> [Assignment]: Extract every line in the entries below that contains the word "Create", counting only matches with the same capitalization.

> [Record extracts]:

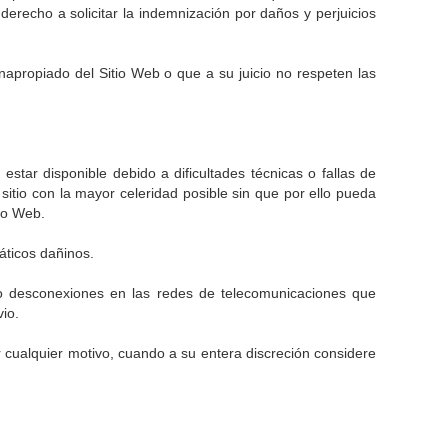
erecho a solicitar la indemnización por daños y perjuicios
ropiado del Sitio Web o que a su juicio no respeten las
tar disponible debido a dificultades técnicas o fallas de
sitio con la mayor celeridad posible sin que por ello pueda
io Web.
áticos dañinos.
 o desconexiones en las redes de telecomunicaciones que
io.
 cualquier motivo, cuando a su entera discreción considere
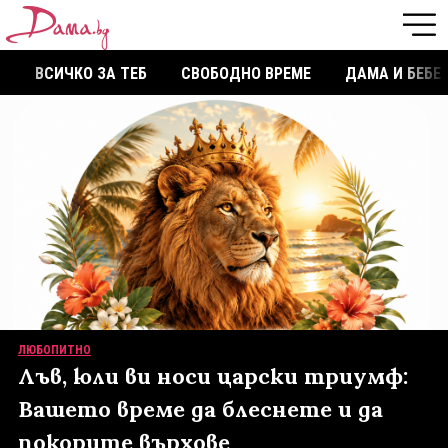
ВСИЧКО ЗА ТЕБ
СВОБОДНО ВРЕМЕ
ДАМА И БЕБЕ
ЛЮБОПИТНО
Лъв, юли ви носи царски триумф:
Вашето време да блеснете и да
покорите върхове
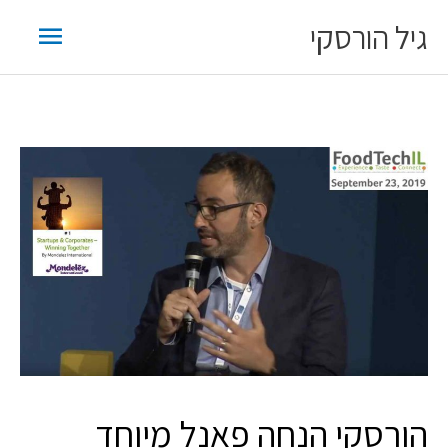
ילוג
תפריט
גיל הורסקי
תוכן
ראשי
הורסקי הנחה פאנל מיוחד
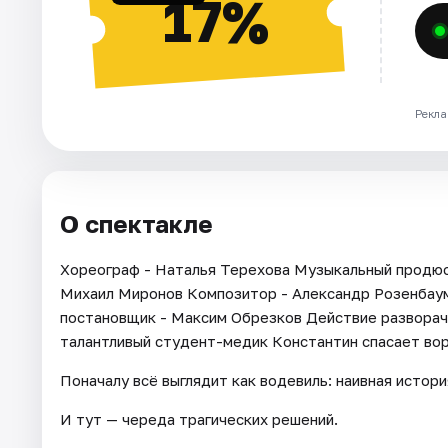
17%
Рекла
О спектакле
Хореограф - Наталья Терехова Музыкальный продюсе
Михаил Миронов Композитор - Александр Розенбаум
постановщик - Максим Обрезков Действие разворачи
талантливый студент-медик Константин спасает вора
Поначалу всё выглядит как водевиль: наивная истори
И тут — череда трагических решений.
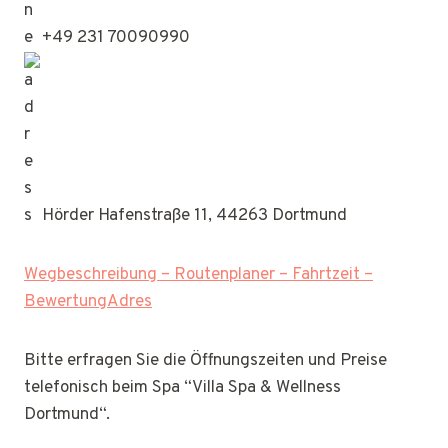
+49 231 70090990
Hörder Hafenstraße 11, 44263 Dortmund
Wegbeschreibung – Routenplaner – Fahrtzeit –
BewertungAdres
Bitte erfragen Sie die Öffnungszeiten und Preise
telefonisch beim Spa “Villa Spa & Wellness
Dortmund“.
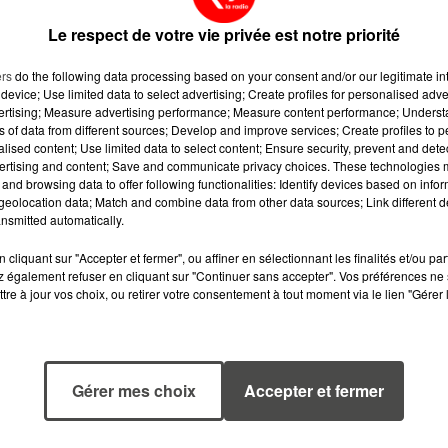
Le respect de votre vie privée est notre priorité
ers
do the following data processing based on your consent and/or our legitimate int
device; Use limited data to select advertising; Create profiles for personalised adver
vertising; Measure advertising performance; Measure content performance; Unders
ns of data from different sources; Develop and improve services; Create profiles to 
alised content; Use limited data to select content; Ensure security, prevent and detect
ertising and content; Save and communicate privacy choices. These technologies
and browsing data to offer following functionalities: Identify devices based on infor
eolocation data; Match and combine data from other data sources; Link different de
nsmitted automatically.
cliquant sur "Accepter et fermer", ou affiner en sélectionnant les finalités et/ou pa
 également refuser en cliquant sur "Continuer sans accepter". Vos préférences ne 
tre à jour vos choix, ou retirer votre consentement à tout moment via le lien "Gérer 
8h23
5 août 2026
CANICULE :
MANGER
POURQUOI LES
SAINEMENT
Gérer mes choix
Accepter et fermer
BOUTEILLES D'EAU
COÛTE 25 % PL
DISPARAISSENT
CHER QU'IL Y A
DES RAYONS...
CINQ ANS,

> [Response]:
device; Use limited data to select advertising; Create profiles for personalised adver
ns of data from different sources; Develop and improve services; Create profiles to 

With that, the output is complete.